Seeing Faith

In “The Last Crusade” movie, Indiana Jones pursues the holy grail.  Near the end of the journey he faces a chasm with no way to cross. “It’s a leap of faith,” he mutters, as he steps into the abyss. To his surprise, his foot lands on a bridge he cannot see.

It takes no climactic leap of faith for you to board an airliner to Paris. People have been riding the winds above the Atlantic Ocean for nearly 100 years since Charles Lindbergh showed us the way.

The difference between these two is blind faith vs. seeing faith.  It matters because the Christian faith is not a blind faith. In its worst form, blind faith doesn’t care about what is true – it believes anyway. Those who reject a religion of blind faith are right to do so, but don’t accuse Christians of being taken captive by such “empty deception” (Col. 2:8).

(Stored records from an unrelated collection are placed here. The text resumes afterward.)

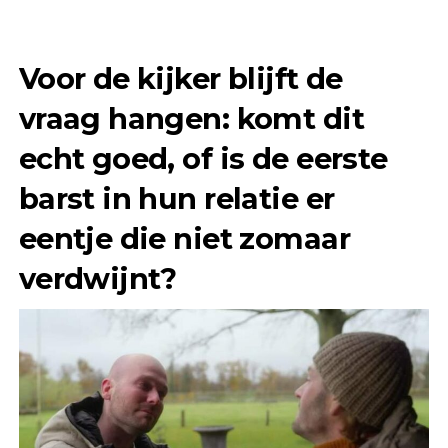
Voor de kijker blijft de
vraag hangen: komt dit
echt goed, of is de eerste
barst in hun relatie er
eentje die niet zomaar
verdwijnt?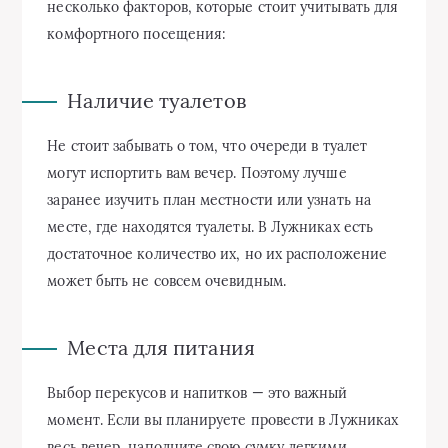
несколько факторов, которые стоит учитывать для
комфортного посещения:
Наличие туалетов
Не стоит забывать о том, что очереди в туалет
могут испортить вам вечер. Поэтому лучше
заранее изучить план местности или узнать на
месте, где находятся туалеты. В Лужниках есть
достаточное количество их, но их расположение
может быть не совсем очевидным.
Места для питания
Выбор перекусов и напитков — это важный
момент. Если вы планируете провести в Лужниках
весь вечер, наполните свою сумку легкими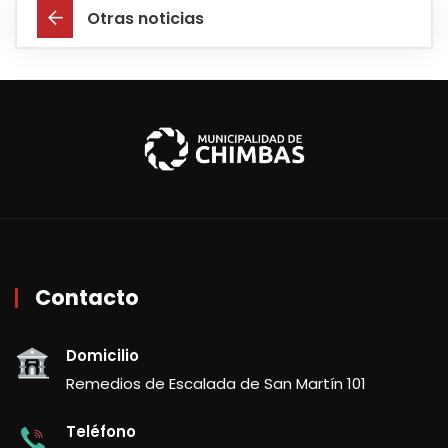
Otras noticias
Contacto
Domicilio
Remedios de Escalada de San Martín 101
Teléfono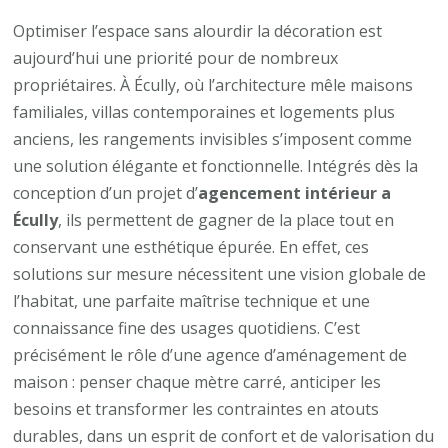
intégrer
Optimiser l’espace sans alourdir la décoration est
des
aujourd’hui une priorité pour de nombreux
rangements
propriétaires. À Écully, où l’architecture mêle maisons
invisibles
familiales, villas contemporaines et logements plus
dans
anciens, les rangements invisibles s’imposent comme
un
une solution élégante et fonctionnelle. Intégrés dès la
agencement
conception d’un projet d’
agencement intérieur a
intérieur
Écully
, ils permettent de gagner de la place tout en
à
conservant une esthétique épurée. En effet, ces
Écully
solutions sur mesure nécessitent une vision globale de
?
l’habitat, une parfaite maîtrise technique et une
connaissance fine des usages quotidiens. C’est
précisément le rôle d’une agence d’aménagement de
maison : penser chaque mètre carré, anticiper les
besoins et transformer les contraintes en atouts
durables, dans un esprit de confort et de valorisation du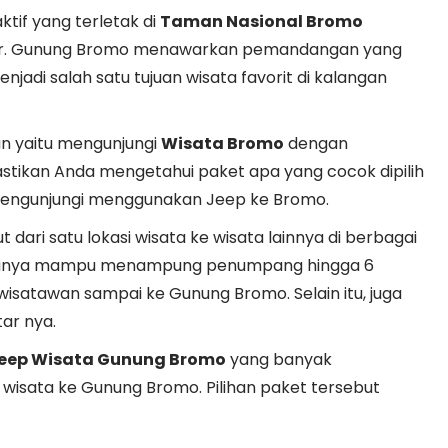
tif yang terletak di
Taman Nasional Bromo
imur. Gunung Bromo menawarkan pemandangan yang
jadi salah satu tujuan wisata favorit di kalangan
an yaitu mengunjungi
Wisata Bromo
dengan
stikan Anda mengetahui paket apa yang cocok dipilih
 mengunjungi menggunakan Jeep ke Bromo.
dari satu lokasi wisata ke wisata lainnya di berbagai
iasanya mampu menampung penumpang hingga 6
isatawan sampai ke Gunung Bromo. Selain itu, juga
tar nya.
eep Wisata Gunung Bromo
yang banyak
 wisata ke Gunung Bromo. Pilihan paket tersebut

We see reasons to believe.

God has proven that He will reveal Himself in human history and reality. He showed Himself to Moses in the burning bush. Babylonian King Nebuchadnezzar saw a fourth person in the fiery furnace, and was overwhelmed by that reality of God Almighty. Thomas doubted no longer when he saw and touched the resurrected Jesus. Jesus even showed his authority to forgive sins by making the paralyzed man get up and walk (Matt. 9). All these encounters resulted in visible evidence – reasons to believe.

Do you see the evidence of the Bible? It had 40 human contributors spanning 1500 years writing in three languages, yet it is a coherent narrative of human history and experience. It has hundreds of prophecies, some very specific, all written centuries before Jesus fulfilled them. It explains what you see now: the universe exists, evil persists, and morality is universal. It explains why you yearn for beauty, admire innocence, and cling to life. It explains brokenness, justice, restoration, and hope. The Bible makes sense of the world as you experience it.

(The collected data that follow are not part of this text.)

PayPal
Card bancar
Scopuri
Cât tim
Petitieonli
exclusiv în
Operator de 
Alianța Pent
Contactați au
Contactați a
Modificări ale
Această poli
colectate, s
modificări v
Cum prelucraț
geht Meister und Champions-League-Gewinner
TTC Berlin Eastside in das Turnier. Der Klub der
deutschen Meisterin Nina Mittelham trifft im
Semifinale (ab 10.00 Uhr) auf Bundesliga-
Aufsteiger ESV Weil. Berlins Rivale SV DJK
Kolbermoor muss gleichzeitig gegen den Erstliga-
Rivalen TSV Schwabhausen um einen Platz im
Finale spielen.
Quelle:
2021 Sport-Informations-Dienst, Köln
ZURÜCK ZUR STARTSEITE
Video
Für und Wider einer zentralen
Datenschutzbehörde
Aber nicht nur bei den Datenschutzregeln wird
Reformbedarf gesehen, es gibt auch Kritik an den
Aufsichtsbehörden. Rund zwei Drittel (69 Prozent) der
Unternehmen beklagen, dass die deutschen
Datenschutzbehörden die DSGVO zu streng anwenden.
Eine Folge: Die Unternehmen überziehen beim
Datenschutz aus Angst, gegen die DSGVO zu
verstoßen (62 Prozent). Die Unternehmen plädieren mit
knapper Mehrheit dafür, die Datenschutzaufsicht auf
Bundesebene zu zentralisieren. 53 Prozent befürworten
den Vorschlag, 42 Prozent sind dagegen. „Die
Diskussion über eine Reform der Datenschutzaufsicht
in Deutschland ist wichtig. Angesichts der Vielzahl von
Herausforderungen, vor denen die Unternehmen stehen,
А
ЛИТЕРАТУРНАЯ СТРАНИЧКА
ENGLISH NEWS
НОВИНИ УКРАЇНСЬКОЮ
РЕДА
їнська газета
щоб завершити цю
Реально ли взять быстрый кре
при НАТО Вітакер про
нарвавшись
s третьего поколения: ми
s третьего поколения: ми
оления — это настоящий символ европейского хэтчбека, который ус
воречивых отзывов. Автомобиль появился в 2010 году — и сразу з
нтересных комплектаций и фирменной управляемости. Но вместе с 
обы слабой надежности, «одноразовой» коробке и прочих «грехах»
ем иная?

Do you see the evidence of creation? As you would expect, the more science discovers about the material world, the more it points to a prior intelligence. (I recommend Stephen Meyer’s new book, The Return of the God Hypothesis.) Creation is God’s other “book.” The Bible says, “His eternal power and divine nature have been clearly seen, being understood through what has been made” (Rom. 1:20).

Indiana Jones exercised blind faith in search of the cup that gives eternal life. That plot line appeals because eternity is set into the human heart (Ecc. 3:11). In the real world, to possess eternal life is to believe in a real Jesus who lived, died, and lives again. The evidence you can see is the foundation of your faith. Faith is not a blind leap into darkness, it’s a step into the light.